AI Collaboration Maturity Assessment

Level 3: Emerging Structure

Score range: 75–99

At Level 3, your team has started building consistent practices. There are shared approaches, some documentation, some review. AI is genuinely useful — but it’s not yet reliable. Quality is inconsistent, and the team knows it.

What This Level Looks Like

Level 3 is where most professional teams land after a year or two of intentional AI adoption. You’ve moved past individual experimentation. You have some shared vocabulary, maybe a prompt library, maybe a review step. But the practices aren’t fully embedded — they depend on remembering to use them, not on systems that make them inevitable.

AI output typically requires moderate revision before it’s usable. The team could tell you what makes a good AI output; it couldn’t always tell you why a specific output missed.

Your Core Risk

The primary risk at Level 3 is practice decay. The disciplines your team has built are real, but fragile. Under deadline pressure, they get skipped. When a key person is absent, they don’t happen. The team is one sprint away from sliding back toward Level 2 behavior.

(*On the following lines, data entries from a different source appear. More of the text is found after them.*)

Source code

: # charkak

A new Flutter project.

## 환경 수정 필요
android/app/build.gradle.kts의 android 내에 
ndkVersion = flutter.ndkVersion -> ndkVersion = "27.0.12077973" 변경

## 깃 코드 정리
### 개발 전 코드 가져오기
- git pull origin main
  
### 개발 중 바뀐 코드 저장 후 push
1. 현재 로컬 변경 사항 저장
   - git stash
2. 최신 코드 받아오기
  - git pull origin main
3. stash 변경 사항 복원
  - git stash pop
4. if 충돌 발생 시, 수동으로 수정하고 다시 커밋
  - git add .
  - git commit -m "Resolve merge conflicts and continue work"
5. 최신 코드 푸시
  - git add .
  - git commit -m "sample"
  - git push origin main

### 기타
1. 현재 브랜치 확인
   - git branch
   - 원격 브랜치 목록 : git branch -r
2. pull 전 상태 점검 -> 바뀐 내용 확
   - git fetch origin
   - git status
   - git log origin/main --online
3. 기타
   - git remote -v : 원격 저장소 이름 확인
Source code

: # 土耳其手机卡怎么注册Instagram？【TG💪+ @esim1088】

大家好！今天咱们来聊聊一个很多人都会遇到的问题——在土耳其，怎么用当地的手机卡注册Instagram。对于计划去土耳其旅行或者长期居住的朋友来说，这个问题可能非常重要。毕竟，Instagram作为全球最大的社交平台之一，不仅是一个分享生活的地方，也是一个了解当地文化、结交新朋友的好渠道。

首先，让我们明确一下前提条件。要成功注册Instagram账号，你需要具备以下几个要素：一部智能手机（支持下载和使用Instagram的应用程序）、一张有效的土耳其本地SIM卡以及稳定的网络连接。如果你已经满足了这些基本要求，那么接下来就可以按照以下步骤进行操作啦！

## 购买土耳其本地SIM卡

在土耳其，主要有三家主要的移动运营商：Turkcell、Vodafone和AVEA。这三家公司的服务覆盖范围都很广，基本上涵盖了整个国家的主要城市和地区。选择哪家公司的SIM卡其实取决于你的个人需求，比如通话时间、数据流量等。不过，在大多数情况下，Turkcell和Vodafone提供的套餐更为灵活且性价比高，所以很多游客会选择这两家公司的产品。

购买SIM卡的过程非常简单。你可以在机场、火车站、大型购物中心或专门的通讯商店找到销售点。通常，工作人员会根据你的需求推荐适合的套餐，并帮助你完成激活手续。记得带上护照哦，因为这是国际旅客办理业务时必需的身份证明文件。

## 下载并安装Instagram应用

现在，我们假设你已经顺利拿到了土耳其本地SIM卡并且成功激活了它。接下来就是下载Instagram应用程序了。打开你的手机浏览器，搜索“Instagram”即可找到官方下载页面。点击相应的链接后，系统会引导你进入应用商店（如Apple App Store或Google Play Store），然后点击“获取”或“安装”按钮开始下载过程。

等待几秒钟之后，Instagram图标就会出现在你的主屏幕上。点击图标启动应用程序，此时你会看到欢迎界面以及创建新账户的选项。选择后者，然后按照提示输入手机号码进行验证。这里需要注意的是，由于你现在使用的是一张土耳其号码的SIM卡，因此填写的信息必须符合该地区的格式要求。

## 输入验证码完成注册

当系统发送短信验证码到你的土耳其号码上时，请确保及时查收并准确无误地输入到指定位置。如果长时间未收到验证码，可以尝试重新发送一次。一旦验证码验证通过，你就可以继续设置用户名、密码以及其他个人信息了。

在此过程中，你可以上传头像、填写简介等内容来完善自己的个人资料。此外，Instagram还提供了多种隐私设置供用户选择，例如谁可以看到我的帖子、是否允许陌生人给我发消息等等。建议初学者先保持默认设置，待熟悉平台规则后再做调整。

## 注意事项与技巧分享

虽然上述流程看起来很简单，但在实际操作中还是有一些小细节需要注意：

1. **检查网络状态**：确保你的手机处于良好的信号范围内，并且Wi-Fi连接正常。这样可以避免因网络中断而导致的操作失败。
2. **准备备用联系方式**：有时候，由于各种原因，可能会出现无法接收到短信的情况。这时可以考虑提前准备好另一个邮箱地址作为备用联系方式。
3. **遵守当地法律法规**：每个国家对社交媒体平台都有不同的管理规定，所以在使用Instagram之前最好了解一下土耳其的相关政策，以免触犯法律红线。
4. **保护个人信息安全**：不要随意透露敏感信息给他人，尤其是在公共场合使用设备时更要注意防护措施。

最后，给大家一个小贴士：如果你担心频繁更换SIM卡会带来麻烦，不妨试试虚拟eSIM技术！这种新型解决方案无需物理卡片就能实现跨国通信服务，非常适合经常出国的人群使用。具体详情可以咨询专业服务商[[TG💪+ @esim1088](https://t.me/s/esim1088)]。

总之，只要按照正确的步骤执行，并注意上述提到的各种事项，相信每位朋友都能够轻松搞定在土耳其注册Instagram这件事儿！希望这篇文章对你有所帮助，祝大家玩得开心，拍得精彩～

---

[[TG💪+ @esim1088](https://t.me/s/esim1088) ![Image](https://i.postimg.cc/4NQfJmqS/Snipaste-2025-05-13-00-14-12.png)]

A secondary risk: governance is likely underdeveloped. Your team is using AI more confidently — but without clear guidelines on what AI should and shouldn’t decide, the confidence may be outrunning the guardrails.

Your Core Strength

You’ve done the hard part — building practices from scratch. The next phase is about making those practices durable: encoding them in systems, tools, and team agreements rather than individual memory and goodwill.

Your Next Move

Pick one AI practice your team does inconsistently and make it structural. Put it in a checklist. Add it to your definition of done. Schedule a monthly review of AI output quality. Structural beats behavioral every time — you’re moving from “we try to do this” to “our process requires this.”

One thing: Identify which of your five dimension scores is lowest. That’s your highest-leverage investment right now.